■ Sezione del documento ■
※

«Meno spese per gli armamenti, più investimenti per le emergenze sanitarie e umanitarie». Così Antonio Guterres, segretario generale dell’Onu ieri in conferenza stampa a Berlino ospite del ministro degli Esteri Heiko Maas. Assicurando di non volere entrare in alcun modo nel «dibattito interno della Nato» (che pretende dalla ministra della Difesa, Annegret Kramp-Karrenbauer, il versamento dell’equivalente del 2% del Pil tedesco per l’alleanza militare) e tantomeno nella discussione politica dentro la Grande coalizione, più che infiammata dal rifiuto della Spd di dotare la Luftwaffe dei droni armati ordinati nel 2010 all’industria aerospaziale israeliana.

Eppure la sue parole – ventiquattro ore prima del discorso al Bundestag per celebrare i 75 anni delle Nazioni Unite – sono dirompenti quanto basta a guastare il business as usual che la Bundesrepublik, al pari degli altri Stati dell’Onu, non ha la minima intenzione di riformare veramente.

Da tre giorni nella Germania guidata dalla cancelliera “amica dei profughi” Angela Merkel sono ricominciate le deportazioni dei migranti in Afghanistan, spacciate ufficialmente per «rimpatri» in un «Paese sicuro» nonostante i bollettini di guerra quotidiani e le severe restrizioni di movimento causa Covid-19 che, a quanto pare, riguardano esclusivamente i tedeschi.

Mentre l’economia, in formato bellico e non, ha ripreso a volare quasi come prima come ha certificato ieri l’Istituto federale di statistica con cifre inequivocabili: gli ordini dell’industria locale sono cresciuti dell’1,5% su base mensile (dato di ottobre) con l’aumento dell’1,8% della domanda interna e dell’1,2% sul mercato estero. Significa che rispetto a febbraio (ultimo rilevamento pre-pandemia) l’incremento si è consolidato a quota 2,3%, con buona pace delle catastrofiche previsioni della scorsa primavera.

※

■ Operazioni richieste ■
1) Riscrivi il passo dell'articolo su Guterres a Berlino compreso tra "Eppure la sue" e "esclusivamente i tedeschi.", estremi inclusi, sostituendo "Germania" con "Repubblica federale".
2) Secondo l'articolo su Guterres a Berlino, chi ha ospitato il segretario generale dell'Onu durante la conferenza stampa?
3) Continua l'articolo su Guterres a Berlino a partire dall'ultima frase riportata.

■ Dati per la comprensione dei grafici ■
※

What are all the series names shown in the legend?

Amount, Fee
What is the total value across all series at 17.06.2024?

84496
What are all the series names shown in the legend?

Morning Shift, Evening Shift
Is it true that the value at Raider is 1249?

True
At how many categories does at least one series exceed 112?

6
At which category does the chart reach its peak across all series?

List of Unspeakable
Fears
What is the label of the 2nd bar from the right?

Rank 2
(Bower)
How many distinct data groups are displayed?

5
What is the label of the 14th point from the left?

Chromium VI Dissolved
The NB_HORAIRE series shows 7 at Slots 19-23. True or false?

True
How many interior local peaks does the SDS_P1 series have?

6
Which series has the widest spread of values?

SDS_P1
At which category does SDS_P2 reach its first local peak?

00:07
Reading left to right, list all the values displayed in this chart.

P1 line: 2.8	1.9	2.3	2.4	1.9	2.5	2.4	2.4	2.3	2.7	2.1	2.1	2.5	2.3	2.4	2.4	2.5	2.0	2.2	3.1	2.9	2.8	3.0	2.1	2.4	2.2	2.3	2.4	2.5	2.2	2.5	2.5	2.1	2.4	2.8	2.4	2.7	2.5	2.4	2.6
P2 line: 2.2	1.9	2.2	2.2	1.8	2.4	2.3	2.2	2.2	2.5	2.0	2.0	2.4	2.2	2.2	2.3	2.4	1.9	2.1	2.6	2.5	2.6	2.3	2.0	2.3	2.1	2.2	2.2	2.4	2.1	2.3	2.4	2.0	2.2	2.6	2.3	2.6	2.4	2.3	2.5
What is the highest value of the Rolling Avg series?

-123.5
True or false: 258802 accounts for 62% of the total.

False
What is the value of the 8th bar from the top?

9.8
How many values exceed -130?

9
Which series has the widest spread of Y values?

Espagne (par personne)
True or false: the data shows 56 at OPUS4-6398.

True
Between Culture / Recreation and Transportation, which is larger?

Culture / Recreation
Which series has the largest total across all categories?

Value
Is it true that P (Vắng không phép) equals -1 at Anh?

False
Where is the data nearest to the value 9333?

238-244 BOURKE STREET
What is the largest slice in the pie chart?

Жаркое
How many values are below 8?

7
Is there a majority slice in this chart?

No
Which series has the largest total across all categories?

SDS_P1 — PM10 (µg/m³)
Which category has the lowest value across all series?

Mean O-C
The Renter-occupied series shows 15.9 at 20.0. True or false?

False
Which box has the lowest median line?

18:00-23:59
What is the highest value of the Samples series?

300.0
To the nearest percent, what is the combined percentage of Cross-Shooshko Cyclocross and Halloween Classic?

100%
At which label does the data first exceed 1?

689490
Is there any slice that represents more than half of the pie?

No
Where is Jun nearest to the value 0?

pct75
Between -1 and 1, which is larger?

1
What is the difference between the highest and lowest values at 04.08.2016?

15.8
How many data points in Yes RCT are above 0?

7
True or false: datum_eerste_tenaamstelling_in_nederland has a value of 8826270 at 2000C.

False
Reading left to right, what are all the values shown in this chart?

※

■ Risultati dell'esercizio ■
1)
Eppure la sue parole – ventiquattro ore prima del discorso al Bundestag per celebrare i 75 anni delle Nazioni Unite – sono dirompenti quanto basta a guastare il business as usual che la Bundesrepublik, al pari degli altri Stati dell’Onu, non ha la minima intenzione di riformare veramente.

Da tre giorni nella Repubblica federale guidata dalla cancelliera “amica dei profughi” Angela Merkel sono ricominciate le deportazioni dei migranti in Afghanistan, spacciate ufficialmente per «rimpatri» in un «Paese sicuro» nonostante i bollettini di guerra quotidiani e le severe restrizioni di movimento causa Covid-19 che, a quanto pare, riguardano esclusivamente i tedeschi.

2) Il ministro degli Esteri Heiko Maas.

3)
La Locomotiva d’Europa, insomma, ha ricominciato a sbuffare su tutti i binari, anche e soprattutto grazie ai quasi 18 miliardi di euro al mese che il governo Merkel elargisce per sostenere il made in Germany infettato dal Coronavirus. Non esattamente la priorità «per venire incontro ai bisogni che il mondo sta affrontando oggi, con la crisi sanitaria e le nuove emergenze provocate dal cambiamento climatico e dai conflitti, insieme alle minori risorse stanziate per le operazioni umanitarie, che rendono la situazione già abbastanza difficile da gestire per l’Onu» auspicata da Guterres.

A cui ieri il settimanale Die Zeit ha chiesto conto della sua proposta di cessate il fuoco globale durante la pandemia, che non ha funzionato. «Lo stop alle armi in Libia, Siria e Ucraina sta più o meno tenendo, così come nel Nagorno-Karabach, ma non in Afghanistan. Si tratta di fatti da non sottovalutare, anche se non possiamo essere soddisfatti. Il Consiglio di sicurezza non funziona sotto diversi aspetti e la ragione è molto semplice: il rapporto fra le grandi potenze non è mai stato così divisivo come oggi. Lo vediamo nel deterioramento delle relazioni tra Usa e Cina e tra Usa e Russia. Di conseguenza, le potenze di medie dimensioni operano in varie parti del mondo con la prospettiva dell’impunità e di diventare lo spoiler delle crisi. Guardate alla Libia: lì vari “giocatori” intervengono attivamente inviando armi oppure mercenari».